▶ JOB ITEM
Output only the stretch of the listing that starts at the line containing "inkl. gesetzl. Mehrwertsteuer" and ends at the line containing "la població illenca.", reproduced exactly with both ends.

▶ INFORMATION PROVIDED
-.-.-

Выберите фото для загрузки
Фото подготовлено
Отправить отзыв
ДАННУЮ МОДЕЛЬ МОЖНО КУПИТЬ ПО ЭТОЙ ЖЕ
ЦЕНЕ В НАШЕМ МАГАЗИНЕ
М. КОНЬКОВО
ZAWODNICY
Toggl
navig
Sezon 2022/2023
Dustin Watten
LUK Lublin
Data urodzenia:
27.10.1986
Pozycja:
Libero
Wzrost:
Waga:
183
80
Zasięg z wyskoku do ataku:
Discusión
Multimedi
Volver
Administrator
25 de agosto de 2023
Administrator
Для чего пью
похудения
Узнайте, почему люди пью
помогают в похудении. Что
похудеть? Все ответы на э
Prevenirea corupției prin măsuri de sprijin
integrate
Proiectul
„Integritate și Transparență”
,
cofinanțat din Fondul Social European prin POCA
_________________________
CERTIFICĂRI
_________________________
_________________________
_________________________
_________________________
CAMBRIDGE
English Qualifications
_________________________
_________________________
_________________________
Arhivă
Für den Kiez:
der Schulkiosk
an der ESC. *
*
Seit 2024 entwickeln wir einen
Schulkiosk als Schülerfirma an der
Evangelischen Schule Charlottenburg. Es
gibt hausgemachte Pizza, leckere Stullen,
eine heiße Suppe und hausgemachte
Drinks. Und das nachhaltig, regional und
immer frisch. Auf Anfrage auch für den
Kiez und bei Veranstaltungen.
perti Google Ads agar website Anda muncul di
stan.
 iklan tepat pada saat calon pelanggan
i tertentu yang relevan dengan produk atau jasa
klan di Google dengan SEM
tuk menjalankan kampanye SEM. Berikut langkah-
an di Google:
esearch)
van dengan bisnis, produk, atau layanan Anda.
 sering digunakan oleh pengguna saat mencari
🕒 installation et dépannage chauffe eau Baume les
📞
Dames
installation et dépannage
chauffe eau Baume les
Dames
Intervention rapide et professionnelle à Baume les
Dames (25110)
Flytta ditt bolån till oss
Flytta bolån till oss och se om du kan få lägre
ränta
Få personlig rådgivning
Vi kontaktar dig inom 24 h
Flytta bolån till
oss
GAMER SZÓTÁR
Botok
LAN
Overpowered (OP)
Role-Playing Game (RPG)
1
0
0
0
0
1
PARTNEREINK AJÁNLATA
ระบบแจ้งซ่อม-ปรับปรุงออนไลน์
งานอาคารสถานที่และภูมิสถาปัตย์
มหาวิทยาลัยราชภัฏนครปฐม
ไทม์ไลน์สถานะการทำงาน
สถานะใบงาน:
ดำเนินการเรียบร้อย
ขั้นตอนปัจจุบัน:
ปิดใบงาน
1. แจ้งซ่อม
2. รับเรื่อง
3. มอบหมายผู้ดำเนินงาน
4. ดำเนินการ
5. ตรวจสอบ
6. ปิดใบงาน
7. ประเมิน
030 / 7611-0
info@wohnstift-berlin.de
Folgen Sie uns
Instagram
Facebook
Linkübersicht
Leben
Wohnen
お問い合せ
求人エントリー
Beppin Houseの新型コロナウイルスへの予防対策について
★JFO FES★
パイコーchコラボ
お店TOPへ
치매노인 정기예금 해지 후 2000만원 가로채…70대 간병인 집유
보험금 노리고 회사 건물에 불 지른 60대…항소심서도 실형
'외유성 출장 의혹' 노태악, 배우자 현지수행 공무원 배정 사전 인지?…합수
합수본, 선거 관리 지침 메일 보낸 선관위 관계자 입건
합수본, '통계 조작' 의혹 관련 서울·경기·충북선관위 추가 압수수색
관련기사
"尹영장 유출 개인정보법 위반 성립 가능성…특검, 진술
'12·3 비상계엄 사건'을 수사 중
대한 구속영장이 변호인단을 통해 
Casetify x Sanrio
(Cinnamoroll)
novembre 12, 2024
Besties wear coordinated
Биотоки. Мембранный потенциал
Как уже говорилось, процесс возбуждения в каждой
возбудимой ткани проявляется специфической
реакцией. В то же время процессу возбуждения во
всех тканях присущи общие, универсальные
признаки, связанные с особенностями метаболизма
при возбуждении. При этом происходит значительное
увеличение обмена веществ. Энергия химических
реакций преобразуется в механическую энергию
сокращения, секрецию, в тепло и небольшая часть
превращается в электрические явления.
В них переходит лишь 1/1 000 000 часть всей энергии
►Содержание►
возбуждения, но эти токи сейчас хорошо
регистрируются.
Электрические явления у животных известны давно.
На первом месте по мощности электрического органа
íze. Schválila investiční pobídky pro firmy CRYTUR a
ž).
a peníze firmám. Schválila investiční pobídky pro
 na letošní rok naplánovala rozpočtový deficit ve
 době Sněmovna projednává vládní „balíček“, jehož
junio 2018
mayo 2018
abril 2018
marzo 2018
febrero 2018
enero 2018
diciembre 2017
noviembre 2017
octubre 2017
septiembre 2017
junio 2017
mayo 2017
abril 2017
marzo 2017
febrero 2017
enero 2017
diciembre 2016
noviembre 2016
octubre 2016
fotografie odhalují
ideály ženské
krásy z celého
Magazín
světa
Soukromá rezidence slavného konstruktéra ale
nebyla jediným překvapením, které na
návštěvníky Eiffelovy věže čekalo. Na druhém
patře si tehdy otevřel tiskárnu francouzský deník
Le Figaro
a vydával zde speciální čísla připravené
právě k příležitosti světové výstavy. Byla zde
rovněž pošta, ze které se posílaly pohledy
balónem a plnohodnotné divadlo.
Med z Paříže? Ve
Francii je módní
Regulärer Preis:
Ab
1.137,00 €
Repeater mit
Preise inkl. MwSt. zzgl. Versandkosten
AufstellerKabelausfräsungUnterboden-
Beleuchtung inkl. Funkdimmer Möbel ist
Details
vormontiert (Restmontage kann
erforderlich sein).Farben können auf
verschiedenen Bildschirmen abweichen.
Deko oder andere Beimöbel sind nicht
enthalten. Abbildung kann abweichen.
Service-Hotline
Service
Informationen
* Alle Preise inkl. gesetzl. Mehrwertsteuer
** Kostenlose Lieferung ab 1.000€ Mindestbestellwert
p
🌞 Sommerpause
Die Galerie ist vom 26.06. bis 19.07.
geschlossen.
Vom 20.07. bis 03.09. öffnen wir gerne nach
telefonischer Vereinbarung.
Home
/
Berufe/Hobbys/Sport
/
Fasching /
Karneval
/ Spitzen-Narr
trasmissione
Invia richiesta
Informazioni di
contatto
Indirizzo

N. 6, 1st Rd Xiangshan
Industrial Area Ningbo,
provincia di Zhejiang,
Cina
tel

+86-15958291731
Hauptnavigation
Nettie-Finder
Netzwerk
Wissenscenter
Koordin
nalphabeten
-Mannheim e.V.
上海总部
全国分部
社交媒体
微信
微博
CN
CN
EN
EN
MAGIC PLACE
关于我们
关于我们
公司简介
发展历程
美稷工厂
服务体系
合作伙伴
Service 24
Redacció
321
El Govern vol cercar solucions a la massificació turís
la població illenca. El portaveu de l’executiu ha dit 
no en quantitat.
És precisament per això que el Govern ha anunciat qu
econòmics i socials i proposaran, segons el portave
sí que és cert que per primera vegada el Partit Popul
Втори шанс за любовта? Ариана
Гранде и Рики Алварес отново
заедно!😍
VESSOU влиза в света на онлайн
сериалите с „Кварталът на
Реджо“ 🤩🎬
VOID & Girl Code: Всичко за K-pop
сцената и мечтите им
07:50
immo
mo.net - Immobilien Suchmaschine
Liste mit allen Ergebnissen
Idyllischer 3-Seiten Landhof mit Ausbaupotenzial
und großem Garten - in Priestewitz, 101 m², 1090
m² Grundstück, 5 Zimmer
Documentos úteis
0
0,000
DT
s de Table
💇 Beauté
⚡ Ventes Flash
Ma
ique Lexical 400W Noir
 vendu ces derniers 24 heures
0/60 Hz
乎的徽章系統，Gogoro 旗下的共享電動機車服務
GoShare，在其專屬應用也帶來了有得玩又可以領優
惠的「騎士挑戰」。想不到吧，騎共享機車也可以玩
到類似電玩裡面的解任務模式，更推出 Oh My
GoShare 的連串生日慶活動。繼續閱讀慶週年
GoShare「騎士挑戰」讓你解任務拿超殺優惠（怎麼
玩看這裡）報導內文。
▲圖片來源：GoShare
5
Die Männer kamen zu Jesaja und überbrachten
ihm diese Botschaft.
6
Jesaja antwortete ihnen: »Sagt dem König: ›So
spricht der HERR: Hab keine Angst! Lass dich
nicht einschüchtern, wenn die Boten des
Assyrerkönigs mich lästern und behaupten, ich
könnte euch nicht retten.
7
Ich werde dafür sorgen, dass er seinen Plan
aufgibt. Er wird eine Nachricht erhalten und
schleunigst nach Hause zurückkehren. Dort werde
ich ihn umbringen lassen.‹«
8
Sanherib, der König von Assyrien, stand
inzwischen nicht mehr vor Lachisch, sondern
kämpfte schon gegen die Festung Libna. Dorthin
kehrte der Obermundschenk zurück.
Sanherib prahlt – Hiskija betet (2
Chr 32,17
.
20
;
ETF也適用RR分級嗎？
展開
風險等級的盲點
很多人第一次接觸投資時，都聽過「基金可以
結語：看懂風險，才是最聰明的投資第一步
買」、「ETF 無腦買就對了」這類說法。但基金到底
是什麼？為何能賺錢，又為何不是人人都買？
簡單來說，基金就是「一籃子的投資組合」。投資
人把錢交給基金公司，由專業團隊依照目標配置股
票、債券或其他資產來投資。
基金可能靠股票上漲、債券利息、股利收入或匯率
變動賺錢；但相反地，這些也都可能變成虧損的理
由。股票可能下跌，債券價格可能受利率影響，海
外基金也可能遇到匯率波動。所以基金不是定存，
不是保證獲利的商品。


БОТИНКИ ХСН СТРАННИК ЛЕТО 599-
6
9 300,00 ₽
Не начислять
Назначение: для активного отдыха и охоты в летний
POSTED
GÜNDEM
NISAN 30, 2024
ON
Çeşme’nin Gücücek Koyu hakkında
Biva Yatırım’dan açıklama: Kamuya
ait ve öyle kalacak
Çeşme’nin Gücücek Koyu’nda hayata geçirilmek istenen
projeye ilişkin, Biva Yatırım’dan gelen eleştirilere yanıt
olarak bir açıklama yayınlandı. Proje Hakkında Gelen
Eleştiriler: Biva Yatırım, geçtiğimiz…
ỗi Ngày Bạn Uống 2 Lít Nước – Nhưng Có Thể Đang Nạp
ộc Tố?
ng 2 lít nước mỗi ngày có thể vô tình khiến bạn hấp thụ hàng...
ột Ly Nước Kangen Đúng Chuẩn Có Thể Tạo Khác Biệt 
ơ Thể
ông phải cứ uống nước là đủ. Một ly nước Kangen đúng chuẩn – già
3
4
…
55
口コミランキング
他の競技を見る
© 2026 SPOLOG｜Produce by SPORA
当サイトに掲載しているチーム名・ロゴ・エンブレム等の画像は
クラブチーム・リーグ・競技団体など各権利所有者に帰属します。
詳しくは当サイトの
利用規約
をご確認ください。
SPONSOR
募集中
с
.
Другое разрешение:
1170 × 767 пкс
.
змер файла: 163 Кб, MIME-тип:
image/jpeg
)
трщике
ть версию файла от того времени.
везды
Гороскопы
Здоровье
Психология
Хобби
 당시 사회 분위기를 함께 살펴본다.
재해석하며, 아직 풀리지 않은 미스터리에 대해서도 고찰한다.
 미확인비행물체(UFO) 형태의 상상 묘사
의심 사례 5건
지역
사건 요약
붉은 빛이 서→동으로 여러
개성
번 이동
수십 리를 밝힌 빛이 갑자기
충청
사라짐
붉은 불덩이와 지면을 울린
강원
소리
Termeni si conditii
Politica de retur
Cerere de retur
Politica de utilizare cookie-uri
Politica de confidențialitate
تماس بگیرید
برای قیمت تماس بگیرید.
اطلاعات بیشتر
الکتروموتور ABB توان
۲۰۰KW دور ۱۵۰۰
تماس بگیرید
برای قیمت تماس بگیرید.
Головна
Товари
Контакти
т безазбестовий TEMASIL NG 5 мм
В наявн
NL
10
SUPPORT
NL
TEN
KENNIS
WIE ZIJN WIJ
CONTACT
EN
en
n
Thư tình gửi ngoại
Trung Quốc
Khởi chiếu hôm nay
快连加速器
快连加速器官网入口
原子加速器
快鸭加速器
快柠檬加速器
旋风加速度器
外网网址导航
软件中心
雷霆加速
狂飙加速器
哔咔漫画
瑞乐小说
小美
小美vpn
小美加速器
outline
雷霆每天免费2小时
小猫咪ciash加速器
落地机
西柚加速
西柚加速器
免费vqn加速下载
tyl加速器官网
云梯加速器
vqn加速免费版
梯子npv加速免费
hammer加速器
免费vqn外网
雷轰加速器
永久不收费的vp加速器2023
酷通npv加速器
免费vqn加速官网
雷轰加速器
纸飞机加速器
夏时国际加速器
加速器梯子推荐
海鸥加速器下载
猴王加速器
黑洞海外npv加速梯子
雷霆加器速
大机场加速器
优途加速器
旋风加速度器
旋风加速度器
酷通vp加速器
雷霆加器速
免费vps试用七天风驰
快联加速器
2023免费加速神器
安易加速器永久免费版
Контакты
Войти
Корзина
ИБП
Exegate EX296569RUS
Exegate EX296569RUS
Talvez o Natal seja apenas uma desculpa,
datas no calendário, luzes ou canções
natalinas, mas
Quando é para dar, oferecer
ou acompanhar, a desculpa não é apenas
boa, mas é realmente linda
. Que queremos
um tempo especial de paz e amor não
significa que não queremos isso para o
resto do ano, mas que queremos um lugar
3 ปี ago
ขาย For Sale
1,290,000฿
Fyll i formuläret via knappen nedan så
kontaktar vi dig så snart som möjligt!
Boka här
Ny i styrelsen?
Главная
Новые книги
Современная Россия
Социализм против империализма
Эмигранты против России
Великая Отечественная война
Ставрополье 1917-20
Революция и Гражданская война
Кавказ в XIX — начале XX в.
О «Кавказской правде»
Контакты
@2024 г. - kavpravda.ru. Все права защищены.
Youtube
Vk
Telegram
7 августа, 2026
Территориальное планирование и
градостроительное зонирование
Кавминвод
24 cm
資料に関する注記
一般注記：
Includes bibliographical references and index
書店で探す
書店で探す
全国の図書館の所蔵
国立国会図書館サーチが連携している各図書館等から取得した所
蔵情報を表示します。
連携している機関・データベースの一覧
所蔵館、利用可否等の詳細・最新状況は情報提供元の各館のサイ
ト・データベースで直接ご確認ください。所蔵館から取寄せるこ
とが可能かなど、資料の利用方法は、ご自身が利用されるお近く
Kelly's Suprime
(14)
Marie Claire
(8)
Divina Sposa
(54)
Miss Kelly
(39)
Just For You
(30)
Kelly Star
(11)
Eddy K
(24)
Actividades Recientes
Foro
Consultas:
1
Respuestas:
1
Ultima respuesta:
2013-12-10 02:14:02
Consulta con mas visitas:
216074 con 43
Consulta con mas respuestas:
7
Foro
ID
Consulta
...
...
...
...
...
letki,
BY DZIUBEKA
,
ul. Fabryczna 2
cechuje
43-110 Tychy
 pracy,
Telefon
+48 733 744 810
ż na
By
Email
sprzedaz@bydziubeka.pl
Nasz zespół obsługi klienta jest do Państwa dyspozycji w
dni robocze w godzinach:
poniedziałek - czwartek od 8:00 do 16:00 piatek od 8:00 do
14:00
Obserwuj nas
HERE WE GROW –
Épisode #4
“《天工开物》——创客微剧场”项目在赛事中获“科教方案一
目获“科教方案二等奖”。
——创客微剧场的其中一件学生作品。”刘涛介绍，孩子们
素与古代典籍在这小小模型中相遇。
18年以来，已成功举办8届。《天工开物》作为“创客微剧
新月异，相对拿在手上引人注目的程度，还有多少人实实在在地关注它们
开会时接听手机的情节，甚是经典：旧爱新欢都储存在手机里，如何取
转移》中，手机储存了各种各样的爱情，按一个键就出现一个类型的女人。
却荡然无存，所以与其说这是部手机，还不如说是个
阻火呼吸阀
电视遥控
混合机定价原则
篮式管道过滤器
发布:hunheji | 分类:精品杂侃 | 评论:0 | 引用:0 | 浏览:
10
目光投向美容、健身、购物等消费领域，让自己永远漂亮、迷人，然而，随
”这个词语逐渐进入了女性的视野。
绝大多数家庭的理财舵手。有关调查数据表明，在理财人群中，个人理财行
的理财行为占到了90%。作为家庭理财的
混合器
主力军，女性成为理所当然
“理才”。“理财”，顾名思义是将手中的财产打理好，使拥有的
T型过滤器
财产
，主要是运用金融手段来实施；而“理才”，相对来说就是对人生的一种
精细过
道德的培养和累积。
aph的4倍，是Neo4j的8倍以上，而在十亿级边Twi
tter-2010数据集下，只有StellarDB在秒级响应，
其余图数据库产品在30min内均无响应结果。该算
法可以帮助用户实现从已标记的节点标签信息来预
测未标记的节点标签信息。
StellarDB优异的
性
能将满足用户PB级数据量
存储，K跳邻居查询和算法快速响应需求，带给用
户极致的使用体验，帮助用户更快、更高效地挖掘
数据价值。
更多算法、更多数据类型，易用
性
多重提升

-.-.-

▶ REPLY
* Alle Preise inkl. gesetzl. Mehrwertsteuer
** Kostenlose Lieferung ab 1.000€ Mindestbestellwert
p
🌞 Sommerpause
Die Galerie ist vom 26.06. bis 19.07.
geschlossen.
Vom 20.07. bis 03.09. öffnen wir gerne nach
telefonischer Vereinbarung.
Home
/
Berufe/Hobbys/Sport
/
Fasching /
Karneval
/ Spitzen-Narr
trasmissione
Invia richiesta
Informazioni di
contatto
Indirizzo

N. 6, 1st Rd Xiangshan
Industrial Area Ningbo,
provincia di Zhejiang,
Cina
tel

+86-15958291731
Hauptnavigation
Nettie-Finder
Netzwerk
Wissenscenter
Koordin
nalphabeten
-Mannheim e.V.
上海总部
全国分部
社交媒体
微信
微博
CN
CN
EN
EN
MAGIC PLACE
关于我们
关于我们
公司简介
发展历程
美稷工厂
服务体系
合作伙伴
Service 24
Redacció
321
El Govern vol cercar solucions a la massificació turís
la població illenca. El portaveu de l’executiu ha dit 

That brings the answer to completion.